=== DOCUMENT SEGMENT ===
■ ■ ■ ■
As you can see, closing costs add thousands of dollars to what you owe at closing. That’s a lot of scratch! Here’s a guide to where your hard-earned money is going:
Closing costs are transaction expenses you’ll pay in connection with buying and financing your home. For most of the buyers with whom we work, these one-time expenses (exclusive of points and mortgage insurance) generally add up to $3500 to $5000.
These fees go directly to your lender and defray the administrative costs of setting up your loan. They go by many names: application, administrative, underwriting, wire, processing and document preparation are common. You can expect to pay some combination of these fees totalling $1000 to $2000. At Guaranteed Rate, we charge $1290: a $1140 lender fee and a $150 application fee.
If your new home is in a flood zone, you’ll be required to carry flood insurance. We use a third party to research FEMA’s maps and provide a “flood cert”. Most lenders pass the cost of this certification on to you. Expect to pay $15 to $20. At Guaranteed Rate, we cover this cost for you.
If your property taxes don’t get paid for a few years in a row, the county can foreclosure on your home and sell it to pay the back taxes. To avoid this risk and protect the collateral for their loan, your lender hires a third party tax service vendor to verify taxes are getting paid, when due, throughout the life of your loan. The fee for this service is usually $50 to $100. Guaranteed Rate picks up the tab for this expense for our clients.
■ ■ ■ ■
=== DATA LINES ===

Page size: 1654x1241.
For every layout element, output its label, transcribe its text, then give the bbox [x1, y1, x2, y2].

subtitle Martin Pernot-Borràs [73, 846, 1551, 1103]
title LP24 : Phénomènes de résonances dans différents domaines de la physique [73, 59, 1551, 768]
■ ■ ■ ■
=== YOUR OBJECTIVE ===
Return the passage of the closing costs text between "If your new" and "for our clients.", inclusive, word for word. This material was drawn from a separate source.

=== RESPONSE BELOW ===
If your new home is in a flood zone, you’ll be required to carry flood insurance. We use a third party to research FEMA’s maps and provide a “flood cert”. Most lenders pass the cost of this certification on to you. Expect to pay $15 to $20. At Guaranteed Rate, we cover this cost for you.
If your property taxes don’t get paid for a few years in a row, the county can foreclosure on your home and sell it to pay the back taxes. To avoid this risk and protect the collateral for their loan, your lender hires a third party tax service vendor to verify taxes are getting paid, when due, throughout the life of your loan. The fee for this service is usually $50 to $100. Guaranteed Rate picks up the tab for this expense for our clients.